A hurricane was bearing down on Cuba Sunday as the island nation’s authorities scrambled to restore power following a massive nationwide outage.
The expected arrival of Hurricane Oscar, just days after the failure of Cuba’s largest power plant crippled the national grid, piles more pressure on a country already battling sky-high inflation and shortages of food, medicine, fuel and water.
President Miguel Diaz-Canel said Saturday in a post on social media that authorities in the east of the island were “working hard to protect the people and economic resources, given the imminent arrival of Hurricane Oscar”.
Packing winds of 140 kilometers (85 miles) per hour, Oscar was forecast to reach eastern Cuba on Sunday, where heavy rains are expected, according to the US National Hurricane Center.
The Cuban presidency said in another social media post that progress had been made in restoring power, with 16 percent of consumers receiving electricity and around 500 megawatts being generated.
That was a fraction of the country’s 3,300-megawatt demand on Thursday, the day before the grid collapsed and the government declared an “energy emergency” following weeks of extended outages.
The power grid failed in a chain reaction Friday due to the unexpected shutdown of the Antonio Guiteras power plant, the biggest of the island’s eight decrepit coal-fired power plants, according to the head of electricity supply at the energy ministry, Lazaro Guerra.

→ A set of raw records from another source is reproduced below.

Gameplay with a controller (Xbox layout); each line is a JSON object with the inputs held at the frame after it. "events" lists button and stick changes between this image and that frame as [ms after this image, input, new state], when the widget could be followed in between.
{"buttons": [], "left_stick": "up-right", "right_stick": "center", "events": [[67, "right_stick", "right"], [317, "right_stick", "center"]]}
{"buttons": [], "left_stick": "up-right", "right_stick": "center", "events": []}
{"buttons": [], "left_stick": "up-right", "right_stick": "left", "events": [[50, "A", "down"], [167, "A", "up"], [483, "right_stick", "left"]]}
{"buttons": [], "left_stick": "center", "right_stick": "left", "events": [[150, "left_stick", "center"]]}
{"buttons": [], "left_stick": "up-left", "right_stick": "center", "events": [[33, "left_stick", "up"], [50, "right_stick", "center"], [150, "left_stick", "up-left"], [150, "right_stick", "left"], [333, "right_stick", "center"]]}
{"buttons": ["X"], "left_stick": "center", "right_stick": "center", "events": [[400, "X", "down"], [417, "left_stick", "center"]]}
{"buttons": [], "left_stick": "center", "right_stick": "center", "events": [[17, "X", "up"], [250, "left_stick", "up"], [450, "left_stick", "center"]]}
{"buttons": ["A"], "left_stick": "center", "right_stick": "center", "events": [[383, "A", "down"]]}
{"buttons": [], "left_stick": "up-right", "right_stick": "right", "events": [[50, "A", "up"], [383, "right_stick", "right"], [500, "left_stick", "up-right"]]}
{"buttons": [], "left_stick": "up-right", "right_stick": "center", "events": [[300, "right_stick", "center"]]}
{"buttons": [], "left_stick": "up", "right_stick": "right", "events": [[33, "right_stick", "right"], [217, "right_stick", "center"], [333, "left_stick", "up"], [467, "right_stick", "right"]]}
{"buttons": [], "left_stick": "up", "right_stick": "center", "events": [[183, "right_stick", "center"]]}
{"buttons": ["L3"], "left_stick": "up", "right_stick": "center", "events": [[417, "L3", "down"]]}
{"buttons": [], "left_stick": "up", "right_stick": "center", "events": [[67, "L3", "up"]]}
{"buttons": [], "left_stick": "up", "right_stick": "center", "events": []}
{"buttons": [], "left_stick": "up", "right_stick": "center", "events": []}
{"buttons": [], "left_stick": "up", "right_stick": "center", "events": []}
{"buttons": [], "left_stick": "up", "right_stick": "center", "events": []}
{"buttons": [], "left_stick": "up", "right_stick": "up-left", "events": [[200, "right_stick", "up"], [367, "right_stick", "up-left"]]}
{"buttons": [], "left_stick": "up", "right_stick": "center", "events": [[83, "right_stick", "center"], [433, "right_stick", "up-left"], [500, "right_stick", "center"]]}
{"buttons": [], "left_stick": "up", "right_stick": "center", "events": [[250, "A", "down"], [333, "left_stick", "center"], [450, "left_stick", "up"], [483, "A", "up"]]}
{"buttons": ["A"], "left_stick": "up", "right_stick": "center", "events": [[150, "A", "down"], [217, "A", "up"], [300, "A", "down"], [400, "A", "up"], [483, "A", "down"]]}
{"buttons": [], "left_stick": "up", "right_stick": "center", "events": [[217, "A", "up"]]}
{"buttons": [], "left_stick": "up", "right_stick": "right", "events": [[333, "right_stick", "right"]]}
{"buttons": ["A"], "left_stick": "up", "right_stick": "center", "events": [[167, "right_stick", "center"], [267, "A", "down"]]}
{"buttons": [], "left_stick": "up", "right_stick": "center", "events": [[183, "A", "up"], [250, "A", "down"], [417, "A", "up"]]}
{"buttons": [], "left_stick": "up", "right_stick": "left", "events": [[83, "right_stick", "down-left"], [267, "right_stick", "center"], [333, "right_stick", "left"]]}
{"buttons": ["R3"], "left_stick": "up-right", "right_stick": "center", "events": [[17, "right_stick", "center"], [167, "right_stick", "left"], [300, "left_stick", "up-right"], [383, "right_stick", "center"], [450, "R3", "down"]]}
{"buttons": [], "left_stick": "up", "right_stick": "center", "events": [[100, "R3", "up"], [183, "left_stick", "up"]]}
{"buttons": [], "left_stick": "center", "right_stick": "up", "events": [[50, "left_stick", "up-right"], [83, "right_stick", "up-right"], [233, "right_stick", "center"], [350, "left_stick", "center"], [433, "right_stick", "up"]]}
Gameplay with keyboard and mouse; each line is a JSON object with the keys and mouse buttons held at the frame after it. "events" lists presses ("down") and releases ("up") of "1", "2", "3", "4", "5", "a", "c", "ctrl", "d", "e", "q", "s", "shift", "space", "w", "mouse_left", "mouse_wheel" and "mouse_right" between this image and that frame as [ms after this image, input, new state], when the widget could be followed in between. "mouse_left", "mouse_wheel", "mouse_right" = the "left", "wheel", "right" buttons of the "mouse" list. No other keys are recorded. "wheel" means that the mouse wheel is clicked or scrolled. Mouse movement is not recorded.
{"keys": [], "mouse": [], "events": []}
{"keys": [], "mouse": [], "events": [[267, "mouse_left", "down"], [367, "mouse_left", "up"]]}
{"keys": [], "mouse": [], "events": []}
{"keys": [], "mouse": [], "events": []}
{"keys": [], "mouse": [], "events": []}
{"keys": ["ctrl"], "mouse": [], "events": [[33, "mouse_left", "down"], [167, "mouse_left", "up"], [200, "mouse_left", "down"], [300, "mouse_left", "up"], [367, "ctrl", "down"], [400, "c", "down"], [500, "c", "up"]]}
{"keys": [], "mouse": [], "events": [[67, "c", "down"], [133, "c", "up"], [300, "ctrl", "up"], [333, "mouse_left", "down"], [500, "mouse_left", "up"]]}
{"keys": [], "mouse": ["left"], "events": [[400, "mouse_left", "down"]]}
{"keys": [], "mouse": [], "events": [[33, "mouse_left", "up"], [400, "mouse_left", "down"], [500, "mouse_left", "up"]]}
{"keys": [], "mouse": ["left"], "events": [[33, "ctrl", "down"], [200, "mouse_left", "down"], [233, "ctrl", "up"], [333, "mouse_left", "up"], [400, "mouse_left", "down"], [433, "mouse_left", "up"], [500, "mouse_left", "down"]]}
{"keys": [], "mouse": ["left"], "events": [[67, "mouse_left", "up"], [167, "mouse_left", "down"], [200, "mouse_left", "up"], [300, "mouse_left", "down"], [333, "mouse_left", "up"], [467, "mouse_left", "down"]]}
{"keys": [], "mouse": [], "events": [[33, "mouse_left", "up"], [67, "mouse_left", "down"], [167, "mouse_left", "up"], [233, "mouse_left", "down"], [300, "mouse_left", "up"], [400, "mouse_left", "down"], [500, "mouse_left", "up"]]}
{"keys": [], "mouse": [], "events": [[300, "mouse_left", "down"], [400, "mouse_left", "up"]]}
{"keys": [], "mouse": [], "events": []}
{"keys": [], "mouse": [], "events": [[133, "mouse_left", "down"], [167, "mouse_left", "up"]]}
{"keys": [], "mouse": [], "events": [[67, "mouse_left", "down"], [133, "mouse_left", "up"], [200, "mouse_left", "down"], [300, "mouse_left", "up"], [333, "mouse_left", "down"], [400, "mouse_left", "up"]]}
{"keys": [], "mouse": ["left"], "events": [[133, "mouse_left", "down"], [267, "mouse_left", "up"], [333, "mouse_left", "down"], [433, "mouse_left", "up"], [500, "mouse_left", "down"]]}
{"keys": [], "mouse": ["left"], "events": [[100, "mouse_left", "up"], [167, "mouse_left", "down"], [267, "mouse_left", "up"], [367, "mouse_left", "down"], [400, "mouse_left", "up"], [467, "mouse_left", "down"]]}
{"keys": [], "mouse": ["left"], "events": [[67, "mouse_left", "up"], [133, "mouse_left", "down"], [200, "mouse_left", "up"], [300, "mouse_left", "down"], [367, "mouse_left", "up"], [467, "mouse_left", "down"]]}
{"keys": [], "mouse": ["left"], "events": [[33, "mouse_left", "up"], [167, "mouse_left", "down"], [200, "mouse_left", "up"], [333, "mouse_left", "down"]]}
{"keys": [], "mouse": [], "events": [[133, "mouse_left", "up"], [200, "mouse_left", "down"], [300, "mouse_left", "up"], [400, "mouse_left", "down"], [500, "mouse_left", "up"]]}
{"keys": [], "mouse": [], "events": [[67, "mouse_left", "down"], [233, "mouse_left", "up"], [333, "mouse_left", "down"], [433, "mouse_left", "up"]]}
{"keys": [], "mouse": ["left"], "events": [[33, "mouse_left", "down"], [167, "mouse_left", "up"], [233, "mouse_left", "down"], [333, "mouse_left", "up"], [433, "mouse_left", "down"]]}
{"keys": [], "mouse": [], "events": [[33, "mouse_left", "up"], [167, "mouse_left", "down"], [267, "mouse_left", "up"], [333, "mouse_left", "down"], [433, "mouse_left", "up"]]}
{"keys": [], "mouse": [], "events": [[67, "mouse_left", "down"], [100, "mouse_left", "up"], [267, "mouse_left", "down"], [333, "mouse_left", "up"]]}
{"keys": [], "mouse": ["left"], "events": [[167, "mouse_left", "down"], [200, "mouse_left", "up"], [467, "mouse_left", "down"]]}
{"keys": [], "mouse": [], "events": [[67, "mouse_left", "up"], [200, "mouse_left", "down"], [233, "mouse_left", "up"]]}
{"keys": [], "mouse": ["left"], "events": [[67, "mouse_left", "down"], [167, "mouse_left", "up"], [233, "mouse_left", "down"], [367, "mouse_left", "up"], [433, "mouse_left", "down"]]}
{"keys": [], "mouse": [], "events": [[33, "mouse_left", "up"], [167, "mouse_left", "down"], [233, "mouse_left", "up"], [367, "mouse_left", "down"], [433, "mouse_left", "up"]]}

National electric utility UNE said it had managed to generate a minimal amount of electricity to get power plants restarted on Friday night, but by Saturday morning it was experiencing what official news outlet Cubadebate called “a new, total disconnection of the electrical grid.”
Most neighborhoods in Havana remained dark on Saturday, except for hotels and hospitals with emergency generators and the very few private homes with that kind of backup in the economically challenged nation.
“God knows when the power will come back on,” said Rafael Carrillo, a 41-year-old mechanic, who had to walk almost five kilometers (three miles) due to the lack of public transportation amid the blackout.
Yaima Vallares, a 28-year-old dancer, told AFP that “everything is very difficult. For almost a day we have had this blackout that makes life so hard for us.”
“I am trying to remain calm because there is too much stress over everything in this country,” she said.
The blackout followed weeks of power outages, lasting up to 20 hours a day in some provinces.
Prime Minister Manuel Marrero on Thursday declared an “energy emergency,” suspending non-essential public services in order to prioritize electricity supply to homes.
Schools across the country are now closed until Monday.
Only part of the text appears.